• 抜粋文:
61号車と96号車は共にダンロップユーザー。持ち込んだタイヤの種類が多少違っていた可能性はあるが、タイヤがこの0.757秒差の大きなファクターになったとは考えづらい。もちろん61号車のBoP重量増加も一因になった可能性はある。その他に考えられるのは、シンプルなセットアップの仕上がりの違い、それともBRZとRC Fの車両特性の違いか……そう水を向けると、小澤総監督は今回の路面コンディションがBRZよりもRC Fに合っていた可能性を指摘した。
今回は予選直前になってにわか雨が降ったことにより、GT300の予選Q1はちょい濡れのダンプコンディションとなっていた。そしてQ2が行なわれる頃には完全ドライコンディションになっていたものの、ラバーグリップが十分に得られる状態ではなかった。
「今回は路面にラバーがのっていない状況でのQ2でした」と小澤総監督は切り出した。
「こういう状況では、パワーウエイトレシオの良いクルマの方が速く走りやすいと言えば走りやすいです。我々のようにコーナリングのボトムスピードをあげて、とにかく脱出を速くすることでタイムを稼ぐ、というのがやりにくい。そういう意味では路面コンディションはタイム差に出ていたかなと思います」

• 問題:
上に示したGT300予選の路面コンディションに関する抜粋文を、一字一句変えずに全文そのまま書き写してください。

• 提示データ:

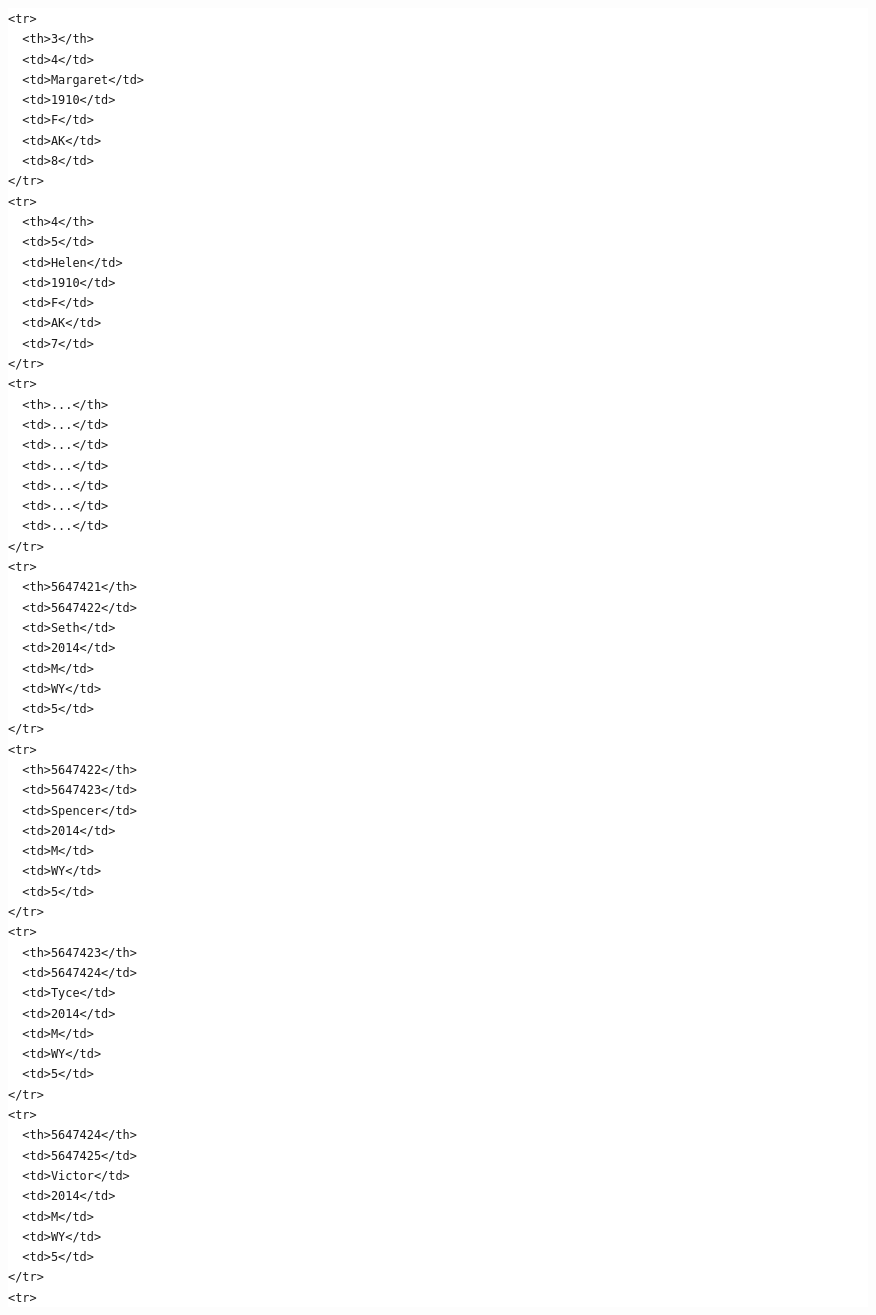     <tr>
      <th>3</th>
      <td>4</td>
      <td>Margaret</td>
      <td>1910</td>
      <td>F</td>
      <td>AK</td>
      <td>8</td>
    </tr>
    <tr>
      <th>4</th>
      <td>5</td>
      <td>Helen</td>
      <td>1910</td>
      <td>F</td>
      <td>AK</td>
      <td>7</td>
    </tr>
    <tr>
      <th>...</th>
      <td>...</td>
      <td>...</td>
      <td>...</td>
      <td>...</td>
      <td>...</td>
      <td>...</td>
    </tr>
    <tr>
      <th>5647421</th>
      <td>5647422</td>
      <td>Seth</td>
      <td>2014</td>
      <td>M</td>
      <td>WY</td>
      <td>5</td>
    </tr>
    <tr>
      <th>5647422</th>
      <td>5647423</td>
      <td>Spencer</td>
      <td>2014</td>
      <td>M</td>
      <td>WY</td>
      <td>5</td>
    </tr>
    <tr>
      <th>5647423</th>
      <td>5647424</td>
      <td>Tyce</td>
      <td>2014</td>
      <td>M</td>
      <td>WY</td>
      <td>5</td>
    </tr>
    <tr>
      <th>5647424</th>
      <td>5647425</td>
      <td>Victor</td>
      <td>2014</td>
      <td>M</td>
      <td>WY</td>
      <td>5</td>
    </tr>
    <tr>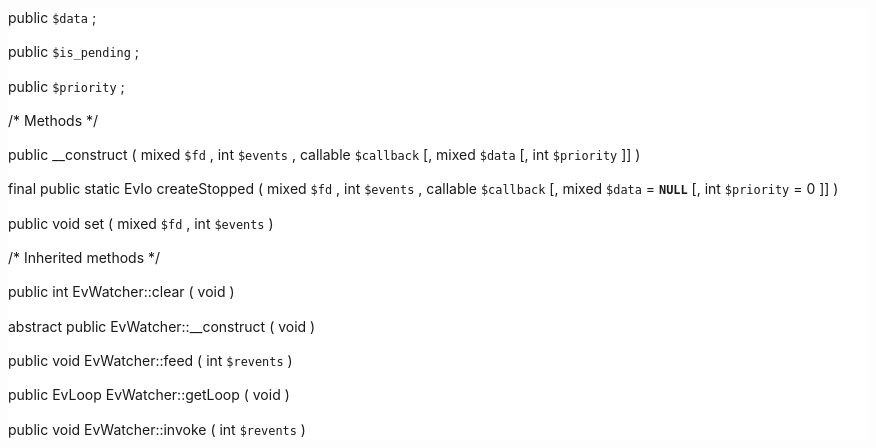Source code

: <span class="modifier">public</span> `$data` ;

<span class="modifier">public</span> `$is_pending` ;

<span class="modifier">public</span> `$priority` ;

/\* Methods \*/

<span class="modifier">public</span> <span
class="methodname">\_\_construct</span> ( <span class="methodparam">
<span class="type">mixed</span> `$fd` </span> , <span
class="methodparam"> <span class="type">int</span> `$events` </span> ,
<span class="methodparam"> <span class="type">callable</span>
`$callback` </span> \[, <span class="methodparam"> <span
class="type">mixed</span> `$data` </span> \[, <span class="methodparam">
<span class="type">int</span> `$priority` </span> \]\] )

<span class="modifier">final</span> <span class="modifier">public</span>
<span class="modifier">static</span> <span class="type">EvIo</span>
<span class="methodname">createStopped</span> ( <span
class="methodparam"> <span class="type">mixed</span> `$fd` </span> ,
<span class="methodparam"> <span class="type">int</span> `$events`
</span> , <span class="methodparam"> <span class="type">callable</span>
`$callback` </span> \[, <span class="methodparam"> <span
class="type">mixed</span> `$data` <span class="initializer"> =
**`NULL`**</span> </span> \[, <span class="methodparam"> <span
class="type">int</span> `$priority` <span class="initializer"> =
0</span> </span> \]\] )

<span class="modifier">public</span> <span class="type">void</span>
<span class="methodname">set</span> ( <span class="methodparam"> <span
class="type">mixed</span> `$fd` </span> , <span class="methodparam">
<span class="type">int</span> `$events` </span> )

/\* Inherited methods \*/

<span class="modifier">public</span> <span class="type">int</span> <span
class="methodname">EvWatcher::clear</span> ( <span
class="methodparam">void</span> )

<span class="modifier">abstract</span> <span
class="modifier">public</span> <span
class="methodname">EvWatcher::\_\_construct</span> ( <span
class="methodparam">void</span> )

<span class="modifier">public</span> <span class="type">void</span>
<span class="methodname">EvWatcher::feed</span> ( <span
class="methodparam"> <span class="type">int</span> `$revents` </span> )

<span class="modifier">public</span> <span class="type">EvLoop</span>
<span class="methodname">EvWatcher::getLoop</span> ( <span
class="methodparam">void</span> )

<span class="modifier">public</span> <span class="type">void</span>
<span class="methodname">EvWatcher::invoke</span> ( <span
class="methodparam"> <span class="type">int</span> `$revents` </span> )
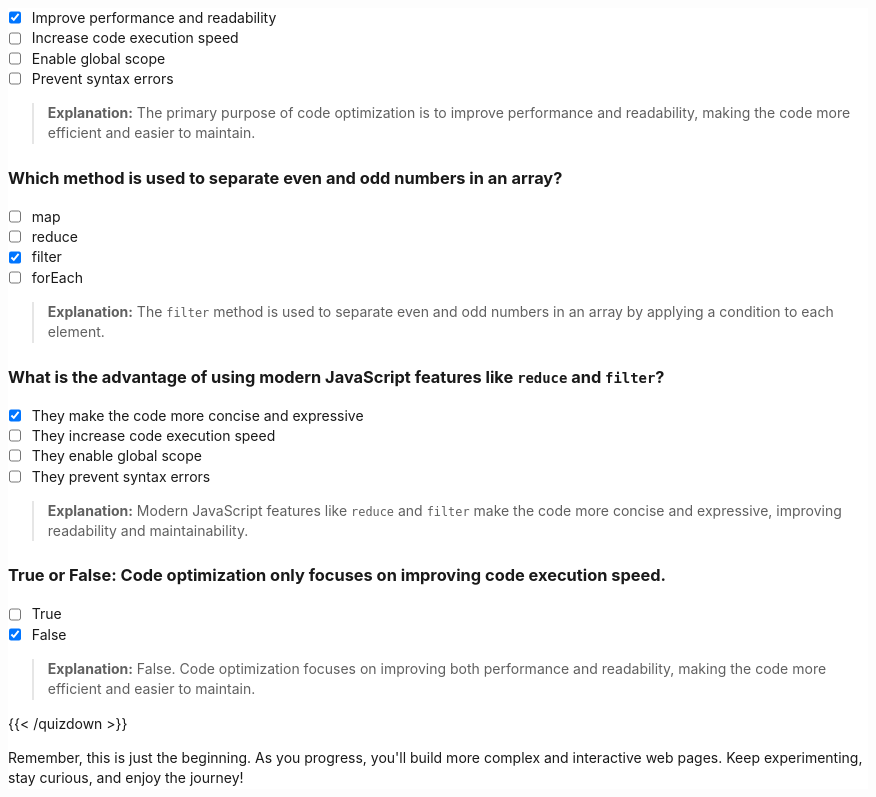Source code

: - [x] Improve performance and readability
- [ ] Increase code execution speed
- [ ] Enable global scope
- [ ] Prevent syntax errors

> **Explanation:** The primary purpose of code optimization is to improve performance and readability, making the code more efficient and easier to maintain.

### Which method is used to separate even and odd numbers in an array?

- [ ] map
- [ ] reduce
- [x] filter
- [ ] forEach

> **Explanation:** The `filter` method is used to separate even and odd numbers in an array by applying a condition to each element.

### What is the advantage of using modern JavaScript features like `reduce` and `filter`?

- [x] They make the code more concise and expressive
- [ ] They increase code execution speed
- [ ] They enable global scope
- [ ] They prevent syntax errors

> **Explanation:** Modern JavaScript features like `reduce` and `filter` make the code more concise and expressive, improving readability and maintainability.

### True or False: Code optimization only focuses on improving code execution speed.

- [ ] True
- [x] False

> **Explanation:** False. Code optimization focuses on improving both performance and readability, making the code more efficient and easier to maintain.

{{< /quizdown >}}

Remember, this is just the beginning. As you progress, you'll build more complex and interactive web pages. Keep experimenting, stay curious, and enjoy the journey!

• 解答:
61号車と96号車は共にダンロップユーザー。持ち込んだタイヤの種類が多少違っていた可能性はあるが、タイヤがこの0.757秒差の大きなファクターになったとは考えづらい。もちろん61号車のBoP重量増加も一因になった可能性はある。その他に考えられるのは、シンプルなセットアップの仕上がりの違い、それともBRZとRC Fの車両特性の違いか……そう水を向けると、小澤総監督は今回の路面コンディションがBRZよりもRC Fに合っていた可能性を指摘した。
今回は予選直前になってにわか雨が降ったことにより、GT300の予選Q1はちょい濡れのダンプコンディションとなっていた。そしてQ2が行なわれる頃には完全ドライコンディションになっていたものの、ラバーグリップが十分に得られる状態ではなかった。
「今回は路面にラバーがのっていない状況でのQ2でした」と小澤総監督は切り出した。
「こういう状況では、パワーウエイトレシオの良いクルマの方が速く走りやすいと言えば走りやすいです。我々のようにコーナリングのボトムスピードをあげて、とにかく脱出を速くすることでタイムを稼ぐ、というのがやりにくい。そういう意味では路面コンディションはタイム差に出ていたかなと思います」